While individual cat sympathizers may not have any recourse, Coleman noted that her group has a $1 million insurance policy against any suits.
“In the five years I’ve had it, it’s never had to pay out,” Coleman said.
Another perspective was offered by Dr. William Schultz, a long-time area veterinarian whom Police Commission Chair Doug Cymek had asked to attend.
Schultz offered that the legal and practical aspects of TNVR were (no pun intended) two different animals. Practically, the method can work, as Schultz has worked on several large cat colonies in Worcester and Wicomico counties. These sites are more rural, however, and less likely to cause legal issues of cats roaming into areas where they may not be wanted.
“One colony, out by Wor-Wic College, we spayed and neutered on-site, trapping about 30 to 40 cats at a time,” Schultz said. “It took us years, but we got the colony under control. It works because you’re dedicated to it. If you’re just throwing food at cats willy-nilly, in an urban area – no, of course you’re going to have problems.”
“It’s about density,” Schultz said. “Two hundred cats on 100 acres isn’t’ a problem. Twenty cats on half an acre is.”
In nine of 10 situations, Coleman said, residents who call her organization about feral cats prefer that the cats be unharmed and returned to where they were after TNVR, and rabies boosters are administered at 18-month intervals.

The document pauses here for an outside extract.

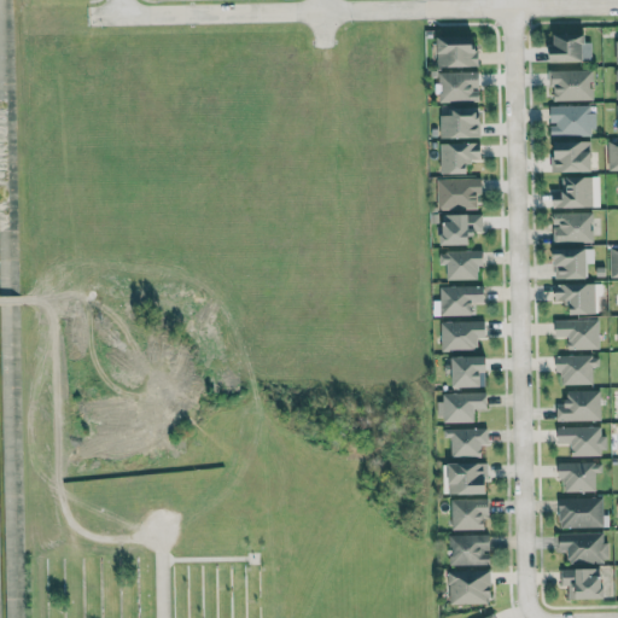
[(548,60),(583,60),(583,33),(555,33),(555,45),(548,45),(548,60)]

If owners want the cats off their property, there is a farm colony where they can be taken, although it is rapidly filling up, Coleman said.

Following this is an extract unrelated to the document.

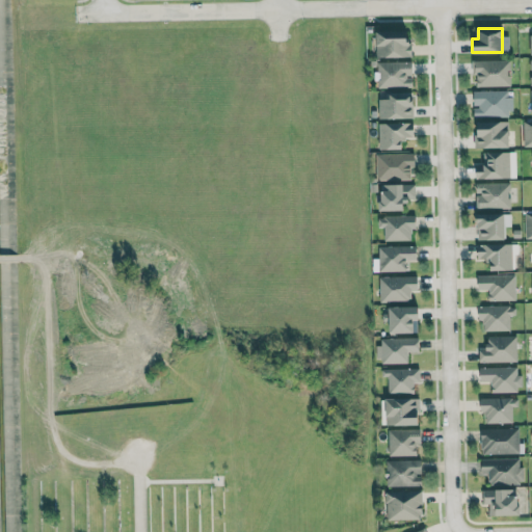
[(410,56),(410,30),(376,30),(376,57),(410,56)]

If the animals are removed by the county, Mathias said, they are held for up to two weeks. After that, unclaimed animals that are human-friendly go to the humane society or a foster home. Those that are fully feral are euthanized.
Generally speaking, the commission did not want to see a mass extermination of feral cats, nor did they want to see colonies proliferate in areas where residents found them to be a nuisance.
“There’s no easy answer,” said Mayor Rick Meehan. “From a practical standpoint, we don’t need to be further developing cat colonies in town.”
“If the cats are sick and a danger to the public, there should be no question [about removal],” Cymek said. “But I think we need to get out there and start looking at the colonies before we decide [on a legislative direction]. It’s not going to be a mass cull or euthanization.”
Schultz reiterated that any solution – TNVR or otherwise – would never be completely risk-free or legally waterproof, and it was up to the city to find the least problematic and most humane route. He joked that the most natural, hands-off way to control the level of feral cats would be to introduce coyotes or monitor lizards to Ocean City.
“It would work biologically, but that doesn’t mean it would go over well legally,” he said.
The city currently has $4,500 earmarked in the coming budget year for aid to TNVR groups operating in Ocean City. That funding will remain available until the city council decides otherwise, Cymek said.